__Your goal__.
Nothing but the lines from the one with "Would you trace" down to the one with "Image 2: Top" should be returned, exactly and with both ends included, from the material below.

============================================================

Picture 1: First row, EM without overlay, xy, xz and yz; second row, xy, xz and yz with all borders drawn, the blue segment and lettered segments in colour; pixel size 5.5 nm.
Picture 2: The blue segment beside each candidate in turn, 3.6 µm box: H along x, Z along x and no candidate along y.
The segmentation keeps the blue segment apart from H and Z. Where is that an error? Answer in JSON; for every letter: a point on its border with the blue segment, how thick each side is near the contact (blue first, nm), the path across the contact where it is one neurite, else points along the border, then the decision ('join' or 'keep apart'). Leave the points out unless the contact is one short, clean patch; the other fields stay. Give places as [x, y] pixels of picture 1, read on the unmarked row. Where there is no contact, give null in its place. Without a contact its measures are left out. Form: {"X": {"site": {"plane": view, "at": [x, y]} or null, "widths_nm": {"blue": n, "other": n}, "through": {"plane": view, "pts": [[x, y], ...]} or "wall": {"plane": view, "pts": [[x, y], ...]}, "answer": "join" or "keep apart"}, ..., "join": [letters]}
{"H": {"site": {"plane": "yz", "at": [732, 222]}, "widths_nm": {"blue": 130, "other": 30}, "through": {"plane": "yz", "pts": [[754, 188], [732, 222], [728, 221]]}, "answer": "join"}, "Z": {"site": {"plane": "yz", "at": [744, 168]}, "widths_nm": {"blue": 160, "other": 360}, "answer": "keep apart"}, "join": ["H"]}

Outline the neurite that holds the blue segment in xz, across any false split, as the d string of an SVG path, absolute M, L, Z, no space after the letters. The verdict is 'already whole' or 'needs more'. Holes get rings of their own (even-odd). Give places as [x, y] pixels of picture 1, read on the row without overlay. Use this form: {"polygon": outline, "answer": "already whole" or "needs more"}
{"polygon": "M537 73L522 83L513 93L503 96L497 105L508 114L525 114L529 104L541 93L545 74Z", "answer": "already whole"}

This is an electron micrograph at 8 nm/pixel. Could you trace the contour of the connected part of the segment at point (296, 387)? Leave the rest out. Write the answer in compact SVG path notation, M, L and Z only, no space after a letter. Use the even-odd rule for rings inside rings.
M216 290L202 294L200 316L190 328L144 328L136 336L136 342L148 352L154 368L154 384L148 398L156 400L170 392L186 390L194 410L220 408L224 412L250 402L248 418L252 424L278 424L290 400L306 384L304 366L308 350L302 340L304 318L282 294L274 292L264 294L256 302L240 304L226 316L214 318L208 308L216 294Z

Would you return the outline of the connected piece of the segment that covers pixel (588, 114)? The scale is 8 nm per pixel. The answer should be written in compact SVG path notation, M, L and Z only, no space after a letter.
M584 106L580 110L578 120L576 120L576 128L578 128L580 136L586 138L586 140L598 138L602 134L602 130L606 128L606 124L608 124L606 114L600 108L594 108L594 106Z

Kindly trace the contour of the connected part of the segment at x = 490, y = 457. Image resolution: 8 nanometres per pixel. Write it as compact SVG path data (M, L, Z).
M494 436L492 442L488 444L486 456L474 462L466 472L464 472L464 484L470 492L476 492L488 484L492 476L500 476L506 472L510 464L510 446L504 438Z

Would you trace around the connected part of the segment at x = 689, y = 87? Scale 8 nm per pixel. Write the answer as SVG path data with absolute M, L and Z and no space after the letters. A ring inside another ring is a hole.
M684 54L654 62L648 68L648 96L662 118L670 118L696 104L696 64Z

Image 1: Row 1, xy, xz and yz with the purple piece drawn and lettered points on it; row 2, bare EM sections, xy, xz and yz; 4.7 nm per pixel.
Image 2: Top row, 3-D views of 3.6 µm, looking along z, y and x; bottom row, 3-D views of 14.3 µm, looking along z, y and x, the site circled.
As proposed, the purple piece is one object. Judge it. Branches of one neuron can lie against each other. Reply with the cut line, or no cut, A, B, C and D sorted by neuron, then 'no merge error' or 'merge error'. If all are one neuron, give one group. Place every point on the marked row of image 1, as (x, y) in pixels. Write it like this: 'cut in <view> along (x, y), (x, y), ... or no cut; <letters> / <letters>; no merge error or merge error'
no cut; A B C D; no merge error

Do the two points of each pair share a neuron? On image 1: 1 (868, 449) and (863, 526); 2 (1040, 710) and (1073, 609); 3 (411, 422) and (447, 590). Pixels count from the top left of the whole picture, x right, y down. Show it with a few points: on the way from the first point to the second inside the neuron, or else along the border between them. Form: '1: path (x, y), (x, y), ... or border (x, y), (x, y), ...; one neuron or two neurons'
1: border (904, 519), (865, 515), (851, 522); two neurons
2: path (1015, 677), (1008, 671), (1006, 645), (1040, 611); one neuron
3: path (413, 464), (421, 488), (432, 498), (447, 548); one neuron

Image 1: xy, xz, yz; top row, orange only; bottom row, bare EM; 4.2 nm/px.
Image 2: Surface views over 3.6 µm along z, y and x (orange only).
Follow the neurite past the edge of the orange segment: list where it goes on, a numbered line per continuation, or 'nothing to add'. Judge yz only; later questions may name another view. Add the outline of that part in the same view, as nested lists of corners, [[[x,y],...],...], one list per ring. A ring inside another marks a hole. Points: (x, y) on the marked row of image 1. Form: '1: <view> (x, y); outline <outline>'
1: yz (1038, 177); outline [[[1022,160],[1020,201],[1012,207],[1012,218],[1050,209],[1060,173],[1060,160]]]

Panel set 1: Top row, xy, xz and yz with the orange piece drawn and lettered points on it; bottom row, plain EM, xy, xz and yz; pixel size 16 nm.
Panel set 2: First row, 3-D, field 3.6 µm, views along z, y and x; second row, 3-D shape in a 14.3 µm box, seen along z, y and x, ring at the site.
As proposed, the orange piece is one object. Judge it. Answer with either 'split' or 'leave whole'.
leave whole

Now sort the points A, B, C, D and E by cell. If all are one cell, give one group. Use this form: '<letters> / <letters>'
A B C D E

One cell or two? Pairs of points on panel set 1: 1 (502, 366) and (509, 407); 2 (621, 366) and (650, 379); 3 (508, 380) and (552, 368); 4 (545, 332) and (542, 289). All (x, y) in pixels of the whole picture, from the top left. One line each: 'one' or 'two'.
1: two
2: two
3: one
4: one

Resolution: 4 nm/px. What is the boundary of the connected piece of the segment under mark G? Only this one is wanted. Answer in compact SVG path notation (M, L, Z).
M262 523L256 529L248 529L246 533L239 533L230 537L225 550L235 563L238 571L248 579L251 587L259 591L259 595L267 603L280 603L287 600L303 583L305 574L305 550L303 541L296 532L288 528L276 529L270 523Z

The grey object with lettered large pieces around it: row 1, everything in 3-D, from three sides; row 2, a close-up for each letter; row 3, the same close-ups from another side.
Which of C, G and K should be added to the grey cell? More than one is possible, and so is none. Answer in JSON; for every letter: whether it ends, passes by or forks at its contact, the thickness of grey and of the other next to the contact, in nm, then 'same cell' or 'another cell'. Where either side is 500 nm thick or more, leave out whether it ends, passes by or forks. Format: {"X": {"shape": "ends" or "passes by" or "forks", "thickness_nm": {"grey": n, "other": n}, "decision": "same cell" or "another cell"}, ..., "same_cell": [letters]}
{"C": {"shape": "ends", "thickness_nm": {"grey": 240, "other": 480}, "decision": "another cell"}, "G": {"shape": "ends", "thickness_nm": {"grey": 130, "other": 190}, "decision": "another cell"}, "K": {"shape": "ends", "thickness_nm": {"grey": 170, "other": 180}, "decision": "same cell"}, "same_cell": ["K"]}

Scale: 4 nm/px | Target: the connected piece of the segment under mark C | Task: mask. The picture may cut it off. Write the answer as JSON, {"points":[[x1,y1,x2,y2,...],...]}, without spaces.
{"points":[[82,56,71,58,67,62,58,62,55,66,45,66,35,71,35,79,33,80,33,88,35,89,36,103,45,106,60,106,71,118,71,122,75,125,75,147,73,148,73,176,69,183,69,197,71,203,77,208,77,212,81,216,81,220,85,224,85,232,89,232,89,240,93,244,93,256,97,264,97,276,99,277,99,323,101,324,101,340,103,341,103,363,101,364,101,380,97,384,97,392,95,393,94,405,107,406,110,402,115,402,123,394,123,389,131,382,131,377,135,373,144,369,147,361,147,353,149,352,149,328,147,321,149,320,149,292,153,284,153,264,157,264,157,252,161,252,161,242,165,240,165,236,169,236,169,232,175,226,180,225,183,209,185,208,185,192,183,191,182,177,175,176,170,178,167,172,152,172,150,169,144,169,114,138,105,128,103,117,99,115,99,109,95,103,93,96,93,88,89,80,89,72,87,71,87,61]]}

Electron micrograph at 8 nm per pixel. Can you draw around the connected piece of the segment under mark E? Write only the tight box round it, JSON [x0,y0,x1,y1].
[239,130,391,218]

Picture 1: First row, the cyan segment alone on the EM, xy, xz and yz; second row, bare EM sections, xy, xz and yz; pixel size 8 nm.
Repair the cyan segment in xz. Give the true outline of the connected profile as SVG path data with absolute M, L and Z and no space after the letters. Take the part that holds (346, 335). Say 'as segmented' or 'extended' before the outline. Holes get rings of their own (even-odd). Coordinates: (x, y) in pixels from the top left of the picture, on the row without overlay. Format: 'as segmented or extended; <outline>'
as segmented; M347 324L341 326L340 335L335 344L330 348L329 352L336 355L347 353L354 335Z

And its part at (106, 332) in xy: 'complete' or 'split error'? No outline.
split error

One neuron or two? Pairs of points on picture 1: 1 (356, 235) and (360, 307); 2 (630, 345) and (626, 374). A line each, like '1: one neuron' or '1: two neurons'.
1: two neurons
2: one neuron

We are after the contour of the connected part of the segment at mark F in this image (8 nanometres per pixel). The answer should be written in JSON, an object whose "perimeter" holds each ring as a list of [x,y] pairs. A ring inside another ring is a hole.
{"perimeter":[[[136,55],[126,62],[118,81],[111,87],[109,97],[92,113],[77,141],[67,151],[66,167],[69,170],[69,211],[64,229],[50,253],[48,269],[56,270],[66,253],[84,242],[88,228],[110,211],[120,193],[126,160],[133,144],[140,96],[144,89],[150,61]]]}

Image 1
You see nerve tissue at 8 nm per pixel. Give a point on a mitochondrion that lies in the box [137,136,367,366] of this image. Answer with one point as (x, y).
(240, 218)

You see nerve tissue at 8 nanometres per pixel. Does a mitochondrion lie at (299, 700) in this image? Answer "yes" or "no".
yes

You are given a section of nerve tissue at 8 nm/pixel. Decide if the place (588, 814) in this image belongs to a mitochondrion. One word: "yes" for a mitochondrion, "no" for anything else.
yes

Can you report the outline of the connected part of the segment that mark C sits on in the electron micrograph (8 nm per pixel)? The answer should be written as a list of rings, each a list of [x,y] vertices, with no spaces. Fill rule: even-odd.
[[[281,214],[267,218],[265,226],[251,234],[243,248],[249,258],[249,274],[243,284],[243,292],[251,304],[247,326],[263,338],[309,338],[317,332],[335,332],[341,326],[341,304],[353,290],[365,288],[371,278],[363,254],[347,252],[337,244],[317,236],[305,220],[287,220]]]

============================================================

__Response to the task__.
Would you trace around the connected part of the segment at x = 689, y = 87? Scale 8 nm per pixel. Write the answer as SVG path data with absolute M, L and Z and no space after the letters. A ring inside another ring is a hole.
M684 54L654 62L648 68L648 96L662 118L670 118L696 104L696 64Z

Image 1: Row 1, xy, xz and yz with the purple piece drawn and lettered points on it; row 2, bare EM sections, xy, xz and yz; 4.7 nm per pixel.
Image 2: Top row, 3-D views of 3.6 µm, looking along z, y and x; bottom row, 3-D views of 14.3 µm, looking along z, y and x, the site circled.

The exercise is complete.